To solve the problem, we will denote the base of the right-angled triangle as \( b \) cm and the altitude (height) as \( h \) cm. According to the problem, the altitude is 7 cm less than the base, which can be expressed as: \[ h = b - 7 \] We also know that the hypotenuse \( c \) is 13 cm.

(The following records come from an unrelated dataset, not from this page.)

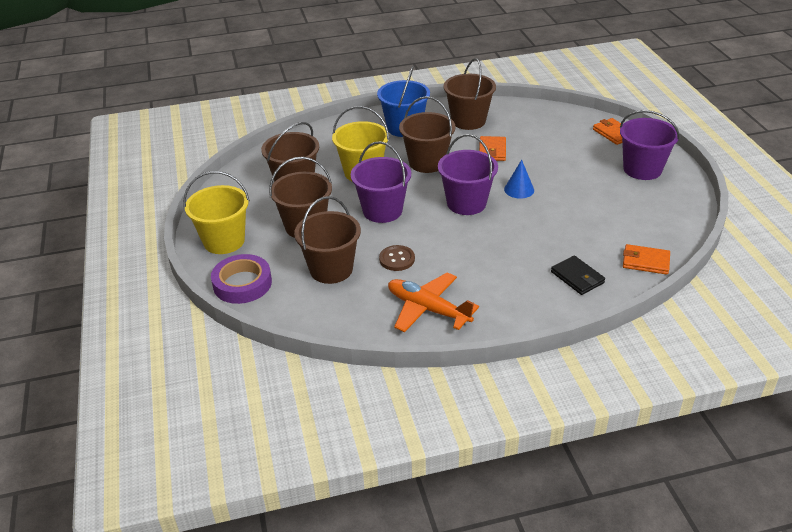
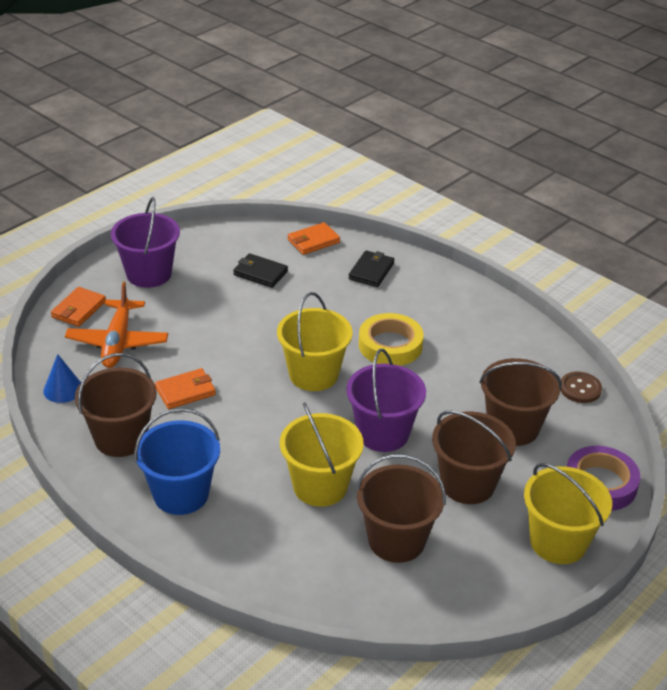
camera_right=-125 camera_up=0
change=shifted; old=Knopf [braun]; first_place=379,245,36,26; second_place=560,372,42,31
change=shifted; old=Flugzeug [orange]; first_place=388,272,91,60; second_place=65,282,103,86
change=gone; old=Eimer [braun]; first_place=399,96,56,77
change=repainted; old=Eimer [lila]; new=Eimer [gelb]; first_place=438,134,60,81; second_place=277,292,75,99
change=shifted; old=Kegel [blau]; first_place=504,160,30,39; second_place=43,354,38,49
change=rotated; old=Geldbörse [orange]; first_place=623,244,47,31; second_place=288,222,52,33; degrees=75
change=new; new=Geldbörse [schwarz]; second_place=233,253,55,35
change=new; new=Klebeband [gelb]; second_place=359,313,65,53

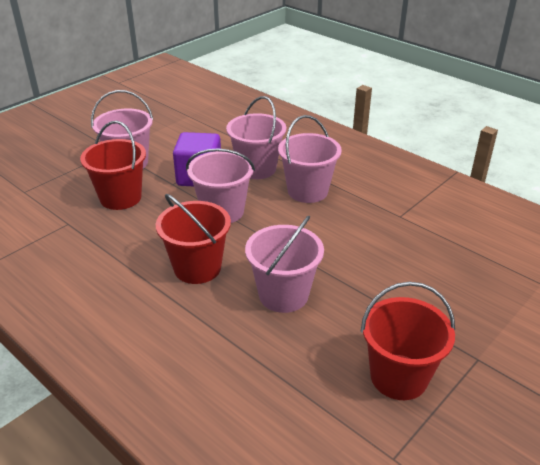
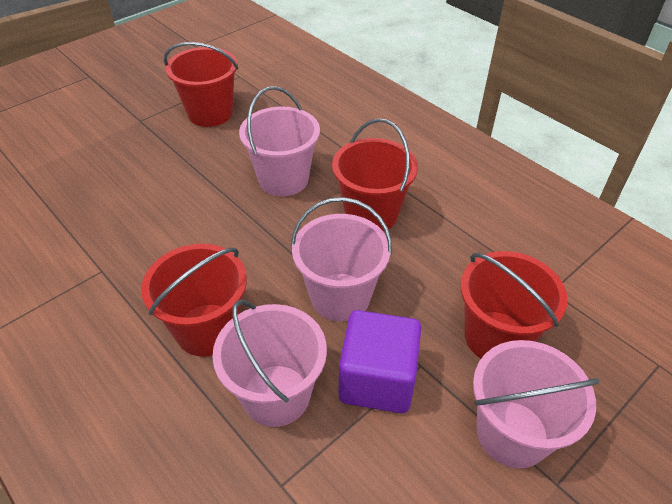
camera_right=-175 camera_up=10
change=repainted; old=Eimer [rosa]; new=Eimer [rot]; first_place=278,115,64,88; second_place=141,244,106,113

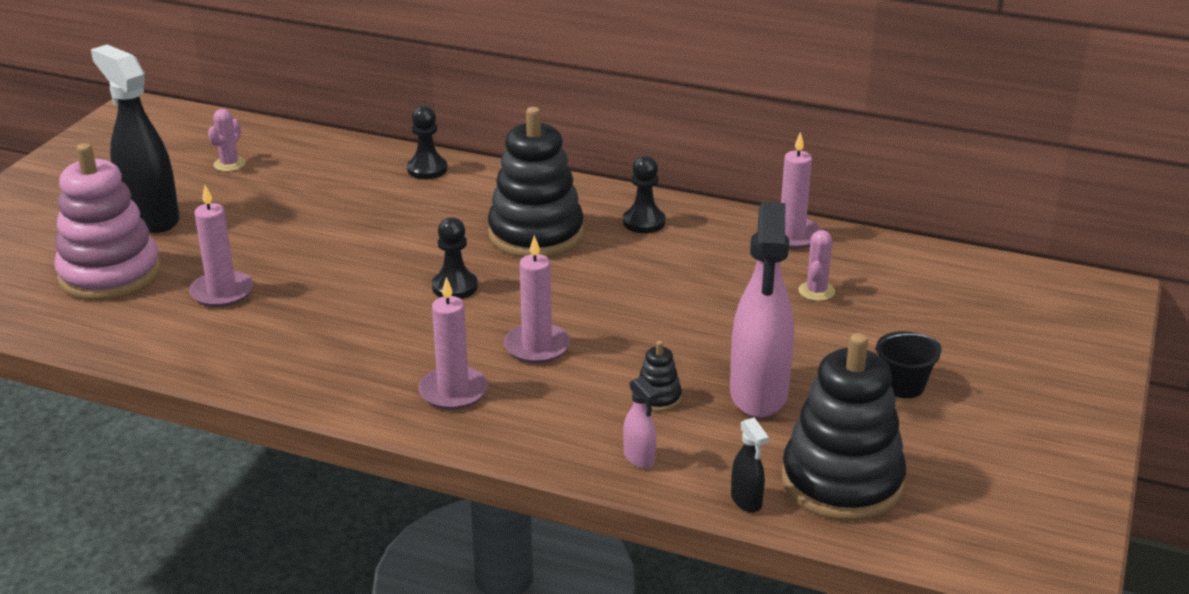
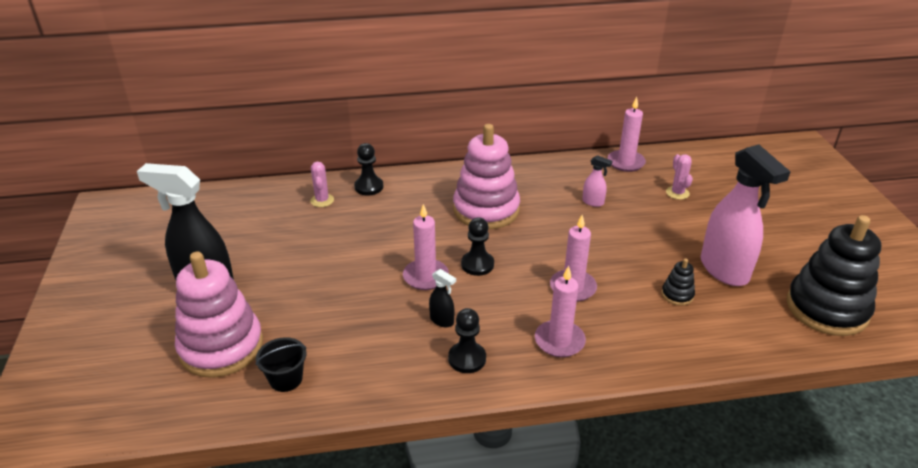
camera_right=-30 camera_up=5
change=shifted; old=Kerze [rosa]; first_place=189,185,64,122; second_place=403,204,46,86
change=shifted; old=Kaktus [rosa]; first_place=208,109,38,63; second_place=310,162,24,45
change=repainted; old=Stapelspielzeug [schwarz]; new=Stapelspielzeug [rosa]; first_place=488,107,96,150; second_place=453,124,67,105
change=shifted; old=Bauer [schwarz]; first_place=623,156,42,77; second_place=448,308,38,65
change=shifted; old=Sprühflasche [rosa]; first_place=623,376,36,93; second_place=582,155,30,52
change=shifted; old=Sprühflasche [schwarz]; first_place=731,417,38,96; second_place=429,269,27,58
change=shifted; old=Eimer [schwarz]; first_place=875,331,67,67; second_place=256,337,50,55

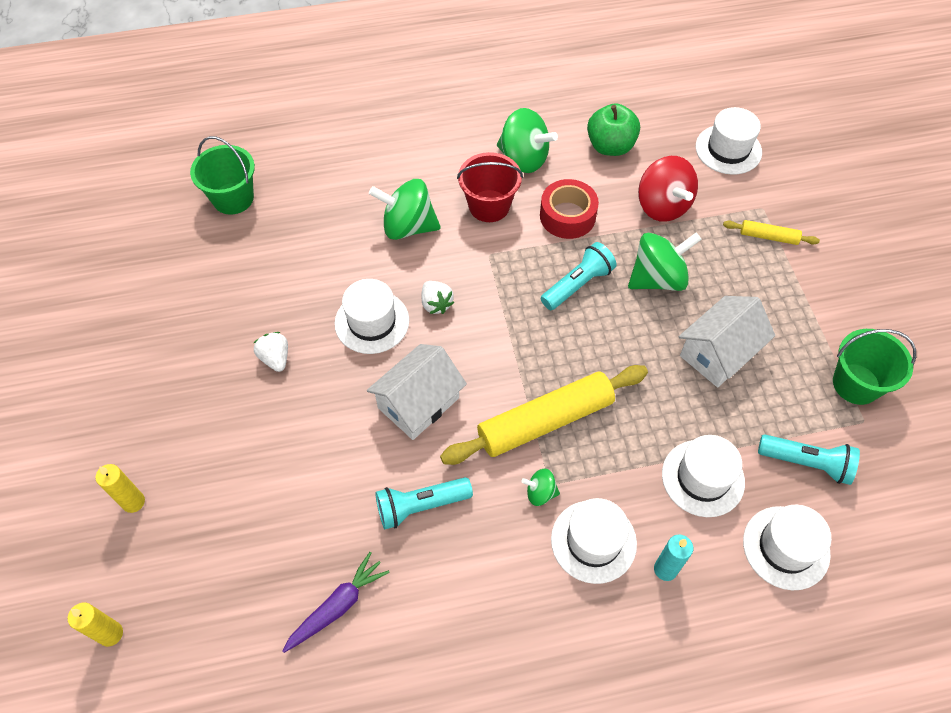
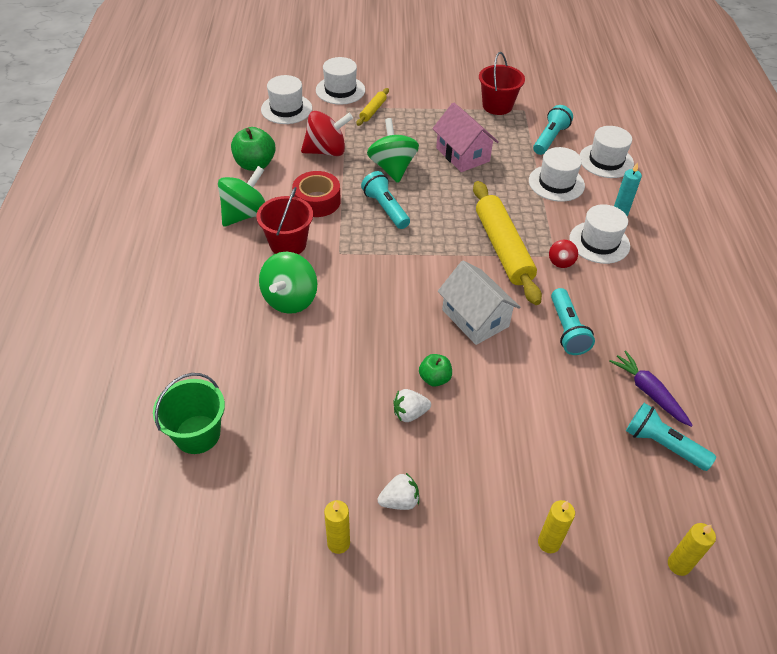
camera_right=-80 camera_up=-10
change=shifted; old=Hut [weiß]; first_place=335,279,74,75; second_place=316,57,49,48
change=shifted; old=Erdbeere [weiß]; first_place=421,281,33,33; second_place=377,473,42,37
change=repainted; old=Kreisel [grün]; new=Kreisel [rot]; first_place=521,469,39,37; second_place=549,240,29,28
change=repainted; old=Haus [weiß]; new=Haus [rosa]; first_place=679,296,96,91; second_place=432,103,67,69
change=repainted; old=Eimer [grün]; new=Eimer [rot]; first_place=833,329,83,76; second_place=479,52,46,63
change=new; new=Kerze [gelb]; second_place=324,500,26,54
change=new; new=Apfel [grün]; second_place=419,354,33,33
change=new; new=Taschenlampe [türkis]; second_place=626,403,90,68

By the Pythagorean theorem, we have: \[ c^2 = b^2 + h^2 \] Substituting the value of \( c \) and \( h \) into the equation, we get: \[ 13^2 = b^2 + (b - 7)^2 \] Now, let's simplify this equation step by step. 1. Calculate \( 13^2 \): \[ 169 = b^2 + (b - 7)^2 \] 2. Expand \( (b - 7)^2 \): \[ (b - 7)^2 = b^2 - 14b + 49 \] 3. Substitute this back into the equation: \[ 169 = b^2 + b^2 - 14b + 49 \] 4. Combine like terms: \[ 169 = 2b^2 - 14b + 49 \] 5. Rearrange the equation to set it to zero: \[ 2b^2 - 14b + 49 - 169 = 0 \] \[ 2b^2 - 14b - 120 = 0 \] 6. Divide the entire equation by 2 to simplify: \[ b^2 - 7b - 60 = 0 \] 7. Now, we will factor the quadratic equation: \[ (b - 12)(b + 5) = 0 \] 8. Set each factor to zero: \[ b - 12 = 0 \quad \text{or} \quad b + 5 = 0 \] This gives us: \[ b = 12 \quad \text{or} \quad b = -5 \] Since the base cannot be negative, we take \( b = 12 \) cm. 9. Now, substitute \( b \) back to find \( h \): \[ h = b - 7 = 12 - 7 = 5 \text{ cm} \] Thus, the two sides of the triangle are: - Base \( b = 12 \) cm - Altitude \( h = 5 \) cm ### Final Answer: The other two sides of the triangle are 12 cm (base) and 5 cm (height).